Below details the metrics that are surfaced within Conduktor Monitoring.

Context	Metric	Definition
Apps Monitoring	Consumer group status	Indication of healthy or critical status based on lag(s). Critical if max lag/s exceeds 180.
Apps Monitoring	Lag messages count	Number of messages each consumer group is behind per partition.
Apps Monitoring	Lag(s)	Estimated number of seconds each consumer group is behind in the topic.
Cluster Health	Messages count per broker (s)	This metric gives you the ability to gauge how active your producers are. Given batching and other factors this metric will change over time.

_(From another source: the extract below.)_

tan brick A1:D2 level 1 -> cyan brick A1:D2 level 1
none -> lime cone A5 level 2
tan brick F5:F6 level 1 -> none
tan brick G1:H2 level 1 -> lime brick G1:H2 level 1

Cluster Health	Messages in per broker (B/s)	This metric gives you the amount of bandwidth, per broker, taken up by producers as well as replication from partitions the broker leads in your cluster. This is useful for planning well distributed leader placement.

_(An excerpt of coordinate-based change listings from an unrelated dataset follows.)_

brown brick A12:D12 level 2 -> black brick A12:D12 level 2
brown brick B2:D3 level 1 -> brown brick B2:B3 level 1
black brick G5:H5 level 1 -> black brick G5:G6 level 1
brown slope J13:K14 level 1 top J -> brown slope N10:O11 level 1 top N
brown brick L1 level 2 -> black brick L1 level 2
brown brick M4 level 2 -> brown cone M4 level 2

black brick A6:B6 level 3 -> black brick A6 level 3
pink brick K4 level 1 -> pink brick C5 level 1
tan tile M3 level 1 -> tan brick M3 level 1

Cluster Health	Messages out per broker (B/s)	This metric indicates how much bandwidth, per broker, is being utilized by consumers, as well as for replication to the broker. This is useful for planning replica and leader placements.

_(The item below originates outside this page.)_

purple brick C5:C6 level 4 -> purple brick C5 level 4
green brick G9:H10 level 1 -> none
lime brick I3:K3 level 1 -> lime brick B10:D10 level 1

Cluster Health	Offline partitions count	Offline partitions can be caused by lingering capacity issues, crashed brokers or cluster wide faults. This is a critical factor in the healthiness of your cluster because an offline partition can not be produced to or consumed from. The view here is that of the controller, if the controller believes a partition is offline it may not reassign or bring online a leader.
Cluster Health	Under replicated partitions count	Under replicated partitions are a risk to data durability as well as availability. Under replicated partitions can happen for various reasons including, inability for replicas to keep up or network splits.
Cluster Health	Under min ISR partitions count	Under minimum ISR partitions do not meet the durability requirements to be produced to. Producers that try to produce messages to a partition that is under the specified minimum ISR will have the messages rejected and be forced to handle the exception.
Cluster Health	Disk - FS usage	If a Kafka broker fills up its disk durability and availability of data is at risk. Producers will also be unable to produce to that broker. Filling a broker's disk is also a hard incident to recover from and often involves loss of data.
Cluster Health	Partitions count	Total number of partitions (including replicas) across the selected Kafka cluster.
Cluster Health	Active brokers count	Number of active brokers on the selected Kafka cluster.
Cluster Health	Active partitions count	Total number of partitions active on the selected Kafka cluster.
Cluster Health	Active controllers count	Total number of active controllers on the selected Kafka cluster.
Topic Monitoring	Messages count per topic (/s)	Number of messages produced per second, per broker at a topic granularity.
Topic Monitoring	Topic traffic in (B/s)	Byte rate per second of messages produced, per broker at a topic granularity.
Topic Monitoring	Topic traffic out (B/s)	Byte rate per second of messages consumed, per broker at a topic granularity.
Topic Monitoring	Total size of messages	Total size of messages in the topic.